Justice Abrahams strangely assumed I was familiar with Hanson-Young’s family situation, and with such knowledge I should have modified what I said:

… the appellant published the allegations to a mass audience, which the appellant knew included the respondent’s child and family, in order to hold her up to public shame and disgrace, and that publication of the impugned matters was part of a campaign to ensure harm to the respondent.

If a member of parliament was to criticise a judge for his or her conduct in court, particularly if based on a false assumption, he would be severely criticised. My interpretation is that the two judges took the opportunity to make known their personal views of a parliamentarian for whom they had low regard, based on impressions gained in the media, against a background of low regard for parliament and politicians generally. In apparent defiance of the relevant legislation, they then concluded they were entitled to draw inferences and conclusions from speech and behaviour in parliament. The concern now is where this leaves parliamentary privilege. If the appeal decision is used as a precedent in future cases, as it probably will be, parliamentary privilege will be substantially diminished.

MPs and Senators frequently speak to the press outside Parliament.

MPs and Senators frequently speak to the press outside Parliament.
Photo: Lukas Hoch, AAP

Parliaments need to be alert to encroachments on their activities by the judiciary. Although there are differences, similar concerns have been raised in relation to the NSW Independent Commission Against Corruption, which has destroyed political careers by using its authority to investigate breaches of the Ministerial Code of Conduct, a wholly parliamentary document with no legal standing. Such encroachments violate the separation of powers, or the notion that the power to govern should be distributed between the Parliament, the Executive and the Judiciary to avoid any group having excessive authority.
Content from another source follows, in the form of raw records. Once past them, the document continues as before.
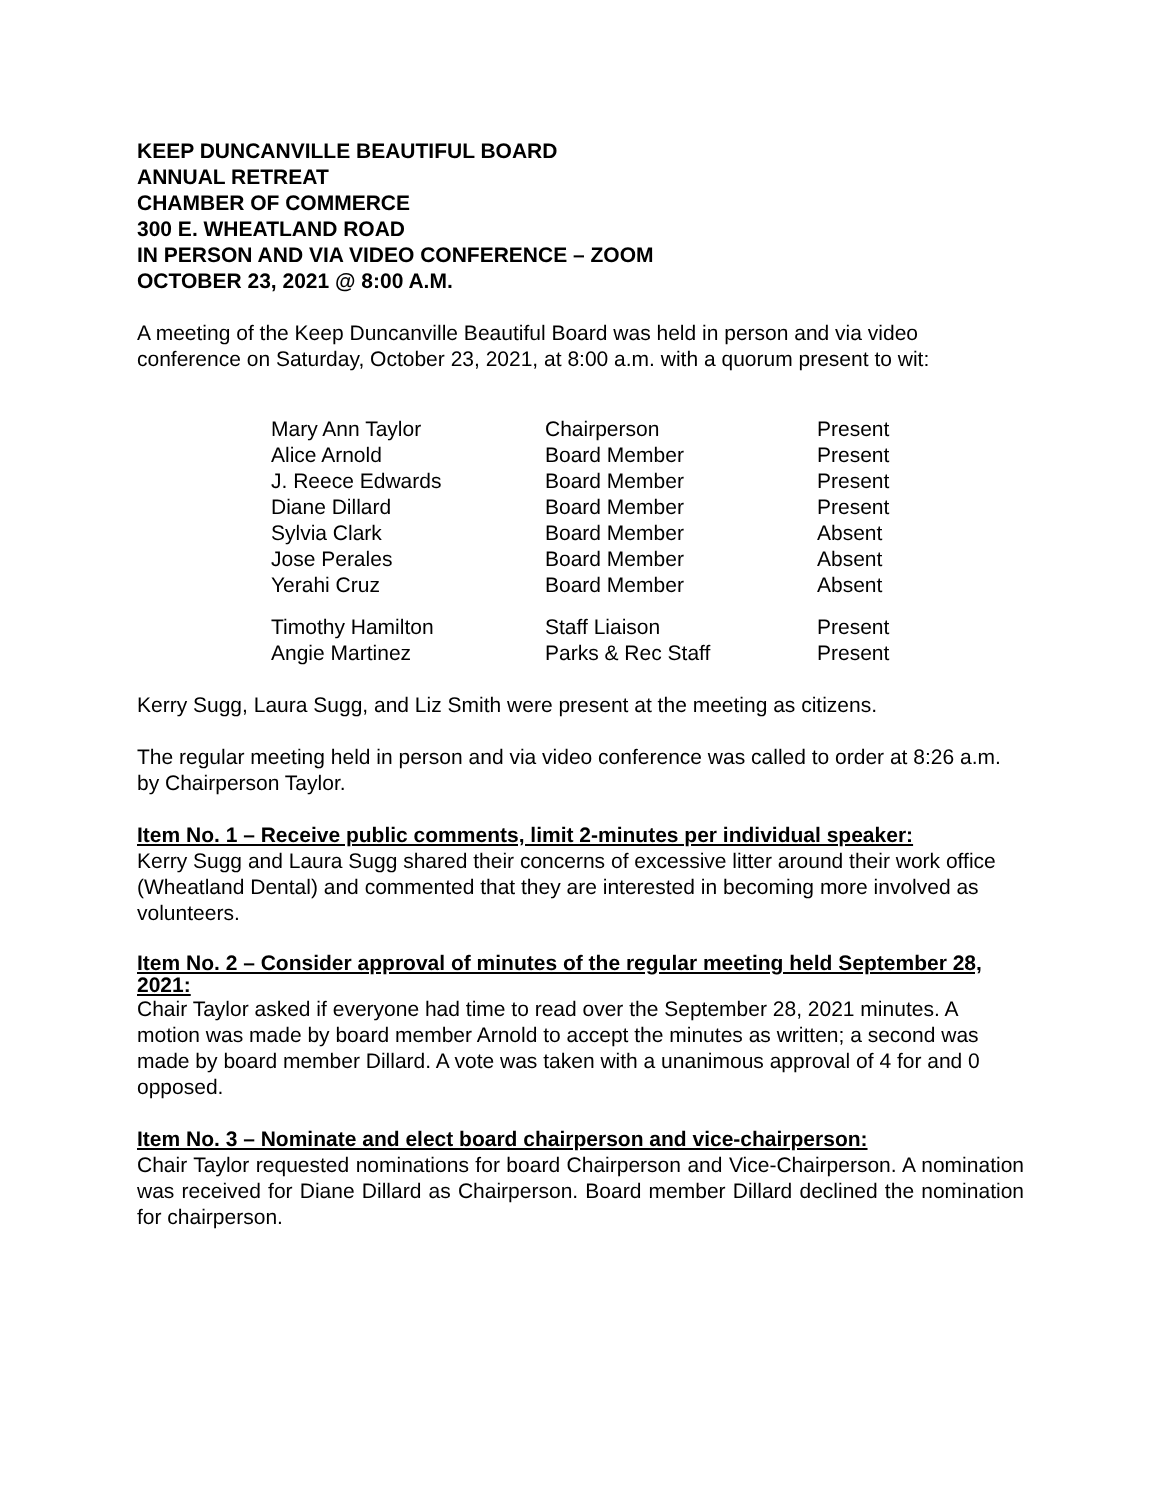KEEP DUNCANVILLE BEAUTIFUL BOARD
ANNUAL RETREAT
CHAMBER OF COMMERCE
300 E. WHEATLAND ROAD
IN PERSON AND VIA VIDEO CONFERENCE – ZOOM
OCTOBER 23, 2021 @ 8:00 A.M.
A meeting of the Keep Duncanville Beautiful Board was held in person and via video conference on Saturday, October 23, 2021, at 8:00 a.m. with a quorum present to wit:
| Mary Ann Taylor | Chairperson | Present |
| Alice Arnold | Board Member | Present |
| J. Reece Edwards | Board Member | Present |
| Diane Dillard | Board Member | Present |
| Sylvia Clark | Board Member | Absent |
| Jose Perales | Board Member | Absent |
| Yerahi Cruz | Board Member | Absent |
| Timothy Hamilton | Staff Liaison | Present |
| Angie Martinez | Parks & Rec Staff | Present |
Kerry Sugg, Laura Sugg, and Liz Smith were present at the meeting as citizens.
The regular meeting held in person and via video conference was called to order at 8:26 a.m. by Chairperson Taylor.
Item No. 1 – Receive public comments, limit 2-minutes per individual speaker:
Kerry Sugg and Laura Sugg shared their concerns of excessive litter around their work office (Wheatland Dental) and commented that they are interested in becoming more involved as volunteers.
Item No. 2 – Consider approval of minutes of the regular meeting held September 28, 2021:
Chair Taylor asked if everyone had time to read over the September 28, 2021 minutes. A motion was made by board member Arnold to accept the minutes as written; a second was made by board member Dillard. A vote was taken with a unanimous approval of 4 for and 0 opposed.
Item No. 3 – Nominate and elect board chairperson and vice-chairperson:
Chair Taylor requested nominations for board Chairperson and Vice-Chairperson. A nomination was received for Diane Dillard as Chairperson. Board member Dillard declined the nomination for chairperson.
Parliamentary privilege is supposed to bar the judiciary from passing judgement on the speech or actions of politicians in parliament, just as politicians are unable to intervene when there are poor decisions by the judiciary.

This chipping away at parliamentary privilege can only be remedied by parliament amending the Parliamentary Privileges Act to make the type of encroachments that occurred in my case impossible. What occurs in parliament should be a no-go zone for the courts—as the Bill of Rights intended.

David Leyonhjelm is a former senator for the Liberal Democrats.